# TEXT SECTION

She married a civil services officer named Khem Chowdhry; however, the marriage was short-lived. As during
her husband's posting in North-West Frontier Province, he was murdered by a Pashtun tribesman as the couple slept. The tribesman mostly likely bore a grievance. By the time the trial was concluded, a traumatized Kamla had fallen into depression.

However, inspired by a condolence letter that she received from Tagore, she enrolled in the MA program in philosophy at Punjab University, graduating in 1943, having stood first in her class. Between 1944 and 1945, she taught intermediate and BA-level classes at Mahila College, Lahore. She then joined the Michigan State University, graduating in 1949 with a MA and PhD in social psychology. Her PhD was completed under the supervision of Theodore Newcomb who would come to be recognized as one of the most eminent psychologists of the twentieth century.

# STORED DATA

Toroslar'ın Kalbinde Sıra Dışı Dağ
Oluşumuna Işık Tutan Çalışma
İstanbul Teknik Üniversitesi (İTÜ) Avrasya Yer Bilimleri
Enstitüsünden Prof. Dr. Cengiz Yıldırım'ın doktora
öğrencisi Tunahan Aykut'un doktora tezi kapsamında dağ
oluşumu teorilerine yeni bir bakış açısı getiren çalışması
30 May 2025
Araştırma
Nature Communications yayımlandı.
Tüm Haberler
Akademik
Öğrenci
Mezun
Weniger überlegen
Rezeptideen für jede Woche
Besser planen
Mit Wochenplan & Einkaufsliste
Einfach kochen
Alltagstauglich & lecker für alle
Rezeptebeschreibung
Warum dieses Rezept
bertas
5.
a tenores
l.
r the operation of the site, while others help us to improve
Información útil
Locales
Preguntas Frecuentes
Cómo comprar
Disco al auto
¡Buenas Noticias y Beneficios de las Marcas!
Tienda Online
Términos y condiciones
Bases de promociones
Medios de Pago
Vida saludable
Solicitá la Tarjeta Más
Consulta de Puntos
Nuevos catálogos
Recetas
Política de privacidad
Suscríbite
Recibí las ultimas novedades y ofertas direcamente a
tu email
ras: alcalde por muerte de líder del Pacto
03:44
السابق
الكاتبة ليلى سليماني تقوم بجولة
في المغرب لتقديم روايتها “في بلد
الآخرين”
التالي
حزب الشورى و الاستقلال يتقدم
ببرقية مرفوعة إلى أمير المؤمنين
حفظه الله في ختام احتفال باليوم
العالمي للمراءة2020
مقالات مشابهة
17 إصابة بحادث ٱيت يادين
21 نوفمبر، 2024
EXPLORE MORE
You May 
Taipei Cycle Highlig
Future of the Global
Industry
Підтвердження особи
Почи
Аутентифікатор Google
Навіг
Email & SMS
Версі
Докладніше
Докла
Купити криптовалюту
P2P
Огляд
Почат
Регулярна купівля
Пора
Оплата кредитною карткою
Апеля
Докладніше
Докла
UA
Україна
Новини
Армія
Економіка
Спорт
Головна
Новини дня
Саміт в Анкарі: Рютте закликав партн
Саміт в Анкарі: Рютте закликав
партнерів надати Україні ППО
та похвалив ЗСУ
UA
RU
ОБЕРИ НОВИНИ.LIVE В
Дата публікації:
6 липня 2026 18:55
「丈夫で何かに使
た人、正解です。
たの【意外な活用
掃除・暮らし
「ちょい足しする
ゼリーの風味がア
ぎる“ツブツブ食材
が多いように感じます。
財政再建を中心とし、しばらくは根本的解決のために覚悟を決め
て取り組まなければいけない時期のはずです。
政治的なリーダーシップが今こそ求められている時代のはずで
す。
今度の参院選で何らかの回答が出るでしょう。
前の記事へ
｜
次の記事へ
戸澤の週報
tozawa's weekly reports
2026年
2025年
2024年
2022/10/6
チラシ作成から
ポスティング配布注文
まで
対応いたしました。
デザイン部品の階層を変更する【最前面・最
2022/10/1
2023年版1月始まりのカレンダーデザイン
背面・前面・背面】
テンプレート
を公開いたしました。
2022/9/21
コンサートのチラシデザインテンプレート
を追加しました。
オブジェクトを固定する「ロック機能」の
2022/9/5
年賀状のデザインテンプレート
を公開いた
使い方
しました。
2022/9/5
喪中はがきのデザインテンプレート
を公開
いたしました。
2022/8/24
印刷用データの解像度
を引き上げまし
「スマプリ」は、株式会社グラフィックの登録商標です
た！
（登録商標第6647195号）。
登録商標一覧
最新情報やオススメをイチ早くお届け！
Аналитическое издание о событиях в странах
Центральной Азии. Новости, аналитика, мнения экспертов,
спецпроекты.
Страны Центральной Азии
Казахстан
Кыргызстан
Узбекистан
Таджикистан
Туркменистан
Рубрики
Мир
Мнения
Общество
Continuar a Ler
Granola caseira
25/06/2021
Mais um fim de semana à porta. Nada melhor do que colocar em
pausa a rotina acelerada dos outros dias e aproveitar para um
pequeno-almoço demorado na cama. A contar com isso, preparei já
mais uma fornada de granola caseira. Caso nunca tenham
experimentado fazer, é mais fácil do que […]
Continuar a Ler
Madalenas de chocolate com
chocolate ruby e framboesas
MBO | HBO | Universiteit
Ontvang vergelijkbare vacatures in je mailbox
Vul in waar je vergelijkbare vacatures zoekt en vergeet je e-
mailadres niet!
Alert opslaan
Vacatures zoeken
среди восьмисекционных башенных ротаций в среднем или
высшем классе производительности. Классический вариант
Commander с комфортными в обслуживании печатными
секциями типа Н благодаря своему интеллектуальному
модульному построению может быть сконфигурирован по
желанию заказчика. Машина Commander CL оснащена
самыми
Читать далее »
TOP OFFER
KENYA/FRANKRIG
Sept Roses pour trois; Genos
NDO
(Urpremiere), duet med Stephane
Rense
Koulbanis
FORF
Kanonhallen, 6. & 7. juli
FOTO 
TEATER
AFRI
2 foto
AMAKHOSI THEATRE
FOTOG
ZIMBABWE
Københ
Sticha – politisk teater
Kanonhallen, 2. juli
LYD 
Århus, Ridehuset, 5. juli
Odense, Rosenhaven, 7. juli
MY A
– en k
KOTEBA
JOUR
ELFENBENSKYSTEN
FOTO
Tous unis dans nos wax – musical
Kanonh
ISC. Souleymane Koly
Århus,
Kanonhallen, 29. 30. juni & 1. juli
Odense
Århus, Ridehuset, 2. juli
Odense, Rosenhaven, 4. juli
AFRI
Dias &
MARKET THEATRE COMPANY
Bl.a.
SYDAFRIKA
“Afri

# EXERCISE TASKS
**a.** According to the passage about Kamla, under whose supervision did she complete her PhD?
**b.** Copy out the rows from their first line through the line containing "Disco al auto", both ends included.

# ANSWERS FOR THIS EXERCISE
**a.** Theodore Newcomb

**b.**
Toroslar'ın Kalbinde Sıra Dışı Dağ
Oluşumuna Işık Tutan Çalışma
İstanbul Teknik Üniversitesi (İTÜ) Avrasya Yer Bilimleri
Enstitüsünden Prof. Dr. Cengiz Yıldırım'ın doktora
öğrencisi Tunahan Aykut'un doktora tezi kapsamında dağ
oluşumu teorilerine yeni bir bakış açısı getiren çalışması
30 May 2025
Araştırma
Nature Communications yayımlandı.
Tüm Haberler
Akademik
Öğrenci
Mezun
Weniger überlegen
Rezeptideen für jede Woche
Besser planen
Mit Wochenplan & Einkaufsliste
Einfach kochen
Alltagstauglich & lecker für alle
Rezeptebeschreibung
Warum dieses Rezept
bertas
5.
a tenores
l.
r the operation of the site, while others help us to improve
Información útil
Locales
Preguntas Frecuentes
Cómo comprar
Disco al auto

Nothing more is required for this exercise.